In this activity we are going to explore how crystals are made by making some edible sugar crystal sticks! This activity takes a few days to complete so is perfect for an at-home Science Week experiment!
You will need:
- Measuring cup
- 6 plastic cups
- Food colouring
- Kebab or lolly sticks
- Clothes pegs
- String (optional)
- Add 3 cups of sugar and 1 cup of water then stir until dissolved, then add any food colouring of your choice.
- Make sure your sugar has fully dissolved, then leave to cool for a few minutes before adding it into the plastic cup. Then get your stick and insert the end in the middle of a clothes peg, then clip another clothes peg at the end of the first peg. Place the stick in the sugar solution with the pegs lying across the top of the cup.
- Check the progress of the crystal formation every day. After two days you should see some results! At this stage, you will need to lift the top layer of sugar that has formed on the surface of the mixture with a fork or spoon, and remove the stick. You can throw away the top sugar layer but keep all the sugar crystals that have formed on the stick. Transfer the mixture to a fresh cup and replace the crystal stick in the solution.
- Repeat step three every couple of days until your sugar crystals are your desired size. The crystals on the stick will grow as the sticky, gooey sugar solution slowly decreases.
- When you're happy with the size of the crystals leave them out to dry on a plate and store somewhere dry for 2 days.
- Enjoy your sugar crystals! You can eat them or tie string around them to make them into an ornament!
How did the sugar crystals form on the stick?
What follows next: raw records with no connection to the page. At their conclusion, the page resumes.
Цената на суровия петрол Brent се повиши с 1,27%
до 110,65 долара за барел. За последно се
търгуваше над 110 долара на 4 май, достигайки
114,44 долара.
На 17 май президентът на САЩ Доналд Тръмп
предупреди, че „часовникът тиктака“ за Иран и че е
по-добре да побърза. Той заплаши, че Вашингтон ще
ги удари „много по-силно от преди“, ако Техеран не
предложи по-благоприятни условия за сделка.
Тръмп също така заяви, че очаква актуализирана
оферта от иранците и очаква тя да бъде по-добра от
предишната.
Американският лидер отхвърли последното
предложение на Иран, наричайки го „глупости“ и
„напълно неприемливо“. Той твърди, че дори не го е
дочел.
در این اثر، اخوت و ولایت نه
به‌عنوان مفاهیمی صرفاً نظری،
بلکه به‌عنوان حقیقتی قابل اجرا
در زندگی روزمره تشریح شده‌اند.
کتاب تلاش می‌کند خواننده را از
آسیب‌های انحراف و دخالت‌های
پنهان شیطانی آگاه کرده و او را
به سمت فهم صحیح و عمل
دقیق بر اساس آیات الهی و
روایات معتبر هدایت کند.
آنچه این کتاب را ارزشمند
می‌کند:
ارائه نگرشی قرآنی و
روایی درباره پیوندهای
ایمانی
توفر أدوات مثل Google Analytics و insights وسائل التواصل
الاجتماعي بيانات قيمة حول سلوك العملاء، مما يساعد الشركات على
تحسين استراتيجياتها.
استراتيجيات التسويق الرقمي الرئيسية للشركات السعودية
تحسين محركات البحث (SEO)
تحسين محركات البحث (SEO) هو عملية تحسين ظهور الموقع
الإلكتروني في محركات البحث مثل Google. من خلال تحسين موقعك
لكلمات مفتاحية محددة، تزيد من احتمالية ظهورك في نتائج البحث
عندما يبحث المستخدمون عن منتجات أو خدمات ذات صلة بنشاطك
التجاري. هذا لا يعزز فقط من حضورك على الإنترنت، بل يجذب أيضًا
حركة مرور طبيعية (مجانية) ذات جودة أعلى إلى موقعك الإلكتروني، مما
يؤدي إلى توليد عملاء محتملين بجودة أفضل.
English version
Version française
Sugar can be dissolved in water to make a solution where water molecules and sugar molecules are mixed together as a liquid. Over the days when you left your sticks in the sugar solution some of the water molecules evaporated meaning that there was less water in your solution to mix with the sugar. The sugar molecules in the solution join together when they bump into each other and start to form crystals. Crystals form best when there is a surface to grow on, such as the surface of the solutions (the sugar layer you had to remove) or the stick in the solution. Sugar molecules continued to join on to the crystals, like building blocks, until the end of the experiment when you removed the crystal stick from the solution.